Model Monitoring & Observability • Concept Drift & Model DecayMedium⏱️ ~2 min
Detection Strategies: Monitoring Drift with Statistical Signals
Production drift detection relies on continuous statistical comparison between recent data windows and baseline references. Feature drift detection uses Population Stability Index (PSI), Jensen Shannon divergence, or Kolmogorov Smirnov tests. PSI is most common: compute PSI = sum((actual_pct minus expected_pct) times ln(actual_pct divided by expected_pct)) across bins. Practical thresholds are PSI less than 0.1 means stable, 0.1 to 0.2 flags concern, 0.2 to 0.3 indicates moderate drift requiring investigation, and above 0.3 signals severe drift demanding immediate action.
Performance drift monitoring uses prequential evaluation with sliding windows and error rate control charts. The Drift Detection Method (DDM) maintains p_min and s_min for misclassification rate p_t with standard deviation s_t. Enter warning state when p_t + s_t exceeds p_min + 2 times s_min. Declare drift when it exceeds p_min + 3 times s_min. For gradual drift, Early Drift Detection Method (EDDM) variants track distances between errors instead of error rates. At Meta and Google ads platforms handling 100k to 1M queries per second (QPS), teams also monitor calibration drift through Brier score and Expected Calibration Error (ECE) changes.
Window sizing balances statistical stability against reaction speed. Event based windows of 10k to 1M samples or time based windows of 15 to 60 minutes are typical. At 50k predictions per second, 1% sampling produces roughly 500 events per second. If each event log is 1 KB, storage reaches about 43 GB per day. High risk models keep full samples, others use lower rates or probabilistic sketches. Multi-signal gating reduces false positives: trigger retraining only when at least two of three conditions hold for sustained periods, such as PSI above 0.3 for 30 minutes AND 5 to 10% AUC drop AND error increase for critical slices.
💡 Key Takeaways
•PSI thresholds guide action: below 0.1 is stable, 0.1 to 0.2 requires monitoring, 0.2 to 0.3 needs investigation, above 0.3 demands immediate retraining.
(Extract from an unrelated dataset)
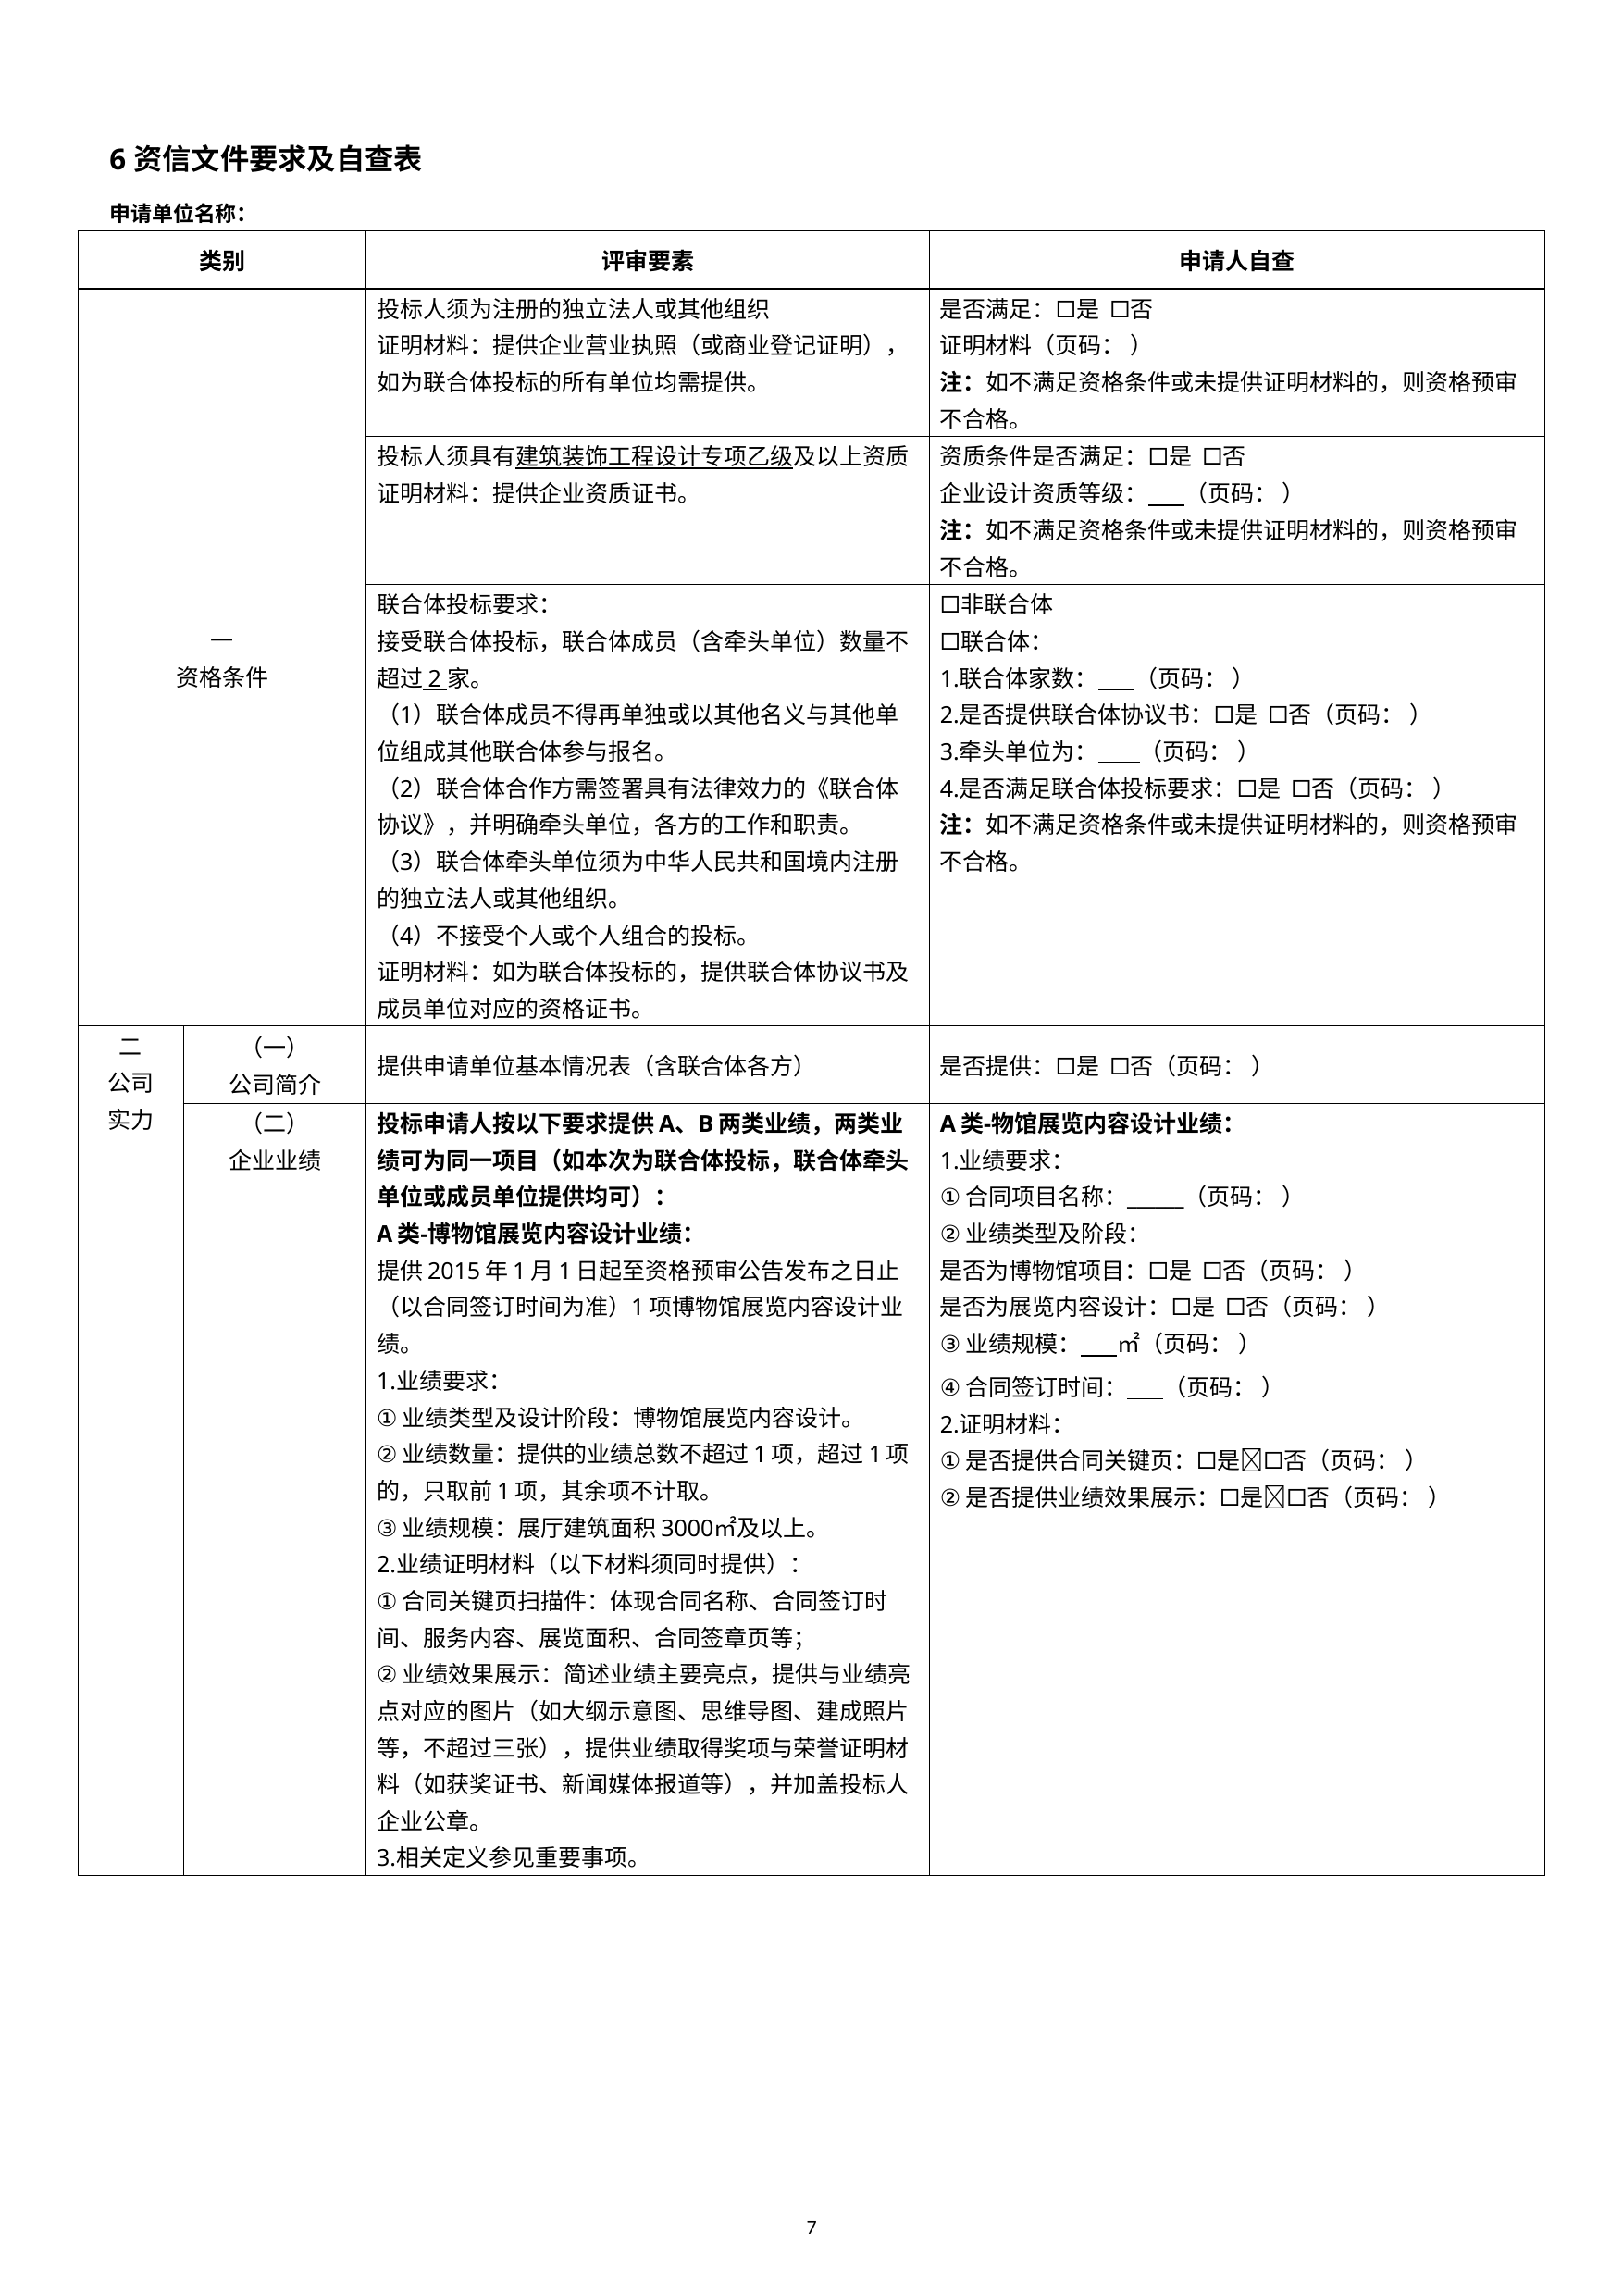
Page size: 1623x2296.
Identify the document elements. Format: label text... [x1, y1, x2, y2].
Track per feature and per slice like region or device.
•DDM for performance drift: Enter warning when p_t + s_t exceeds p_min + 2 s_min, declare drift at p_min + 3 s_min. This catches sudden shifts. EDDM variants using error distance work better for gradual drift.
•Sampling controls cost at scale: At 50k QPS, 1% sampling generates 500 events/sec or 43 GB/day at 1 KB per event. Adjust rate by model risk, use sketches for lower priority models.
•Multi-signal gating prevents false alarms: Require sustained breaches across multiple metrics. For example, PSI above 0.3 for 30 minutes AND 5% AUC drop AND slice degradation before triggering expensive retraining.
•Window sizing tradeoff: Small windows (15 minutes, 10k events) react fast but are noisy. Large windows (60 minutes, 1M events) are stable but slow. Uber uses 30 minute windows for ETA drift detection.
•Calibration drift is separate: Track Brier score and Expected Calibration Error (ECE). A model can maintain AUC but lose calibration, producing confidently wrong probabilities that break downstream bidding or ranking.
📌 Examples
Google and Meta ads CTR models: Monitor PSI per feature across country, device, and placement slices. Alert when PSI exceeds 0.3 for 30 minutes AND calibration error increases by 5% AND top advertiser slice degrades. This multi-signal gate reduces false positives from normal traffic variation.
Uber dispatch models: Compare recent travel time residuals (predicted minus actual) against a rolling 7 day baseline per region and time of day. Trigger when MAE worsens by more than 10% for 30 minutes. This sustained threshold avoids overreacting to temporary traffic incidents.
Stripe fraud detection: At tens of thousands QPS, sample 5% of transactions for full feature logging, 100% for prediction and outcome only. Run PSI tests on sampled data every 15 minutes. During attack waves, PSI jumps from 0.05 to 0.4+ within an hour, triggering hourly retraining.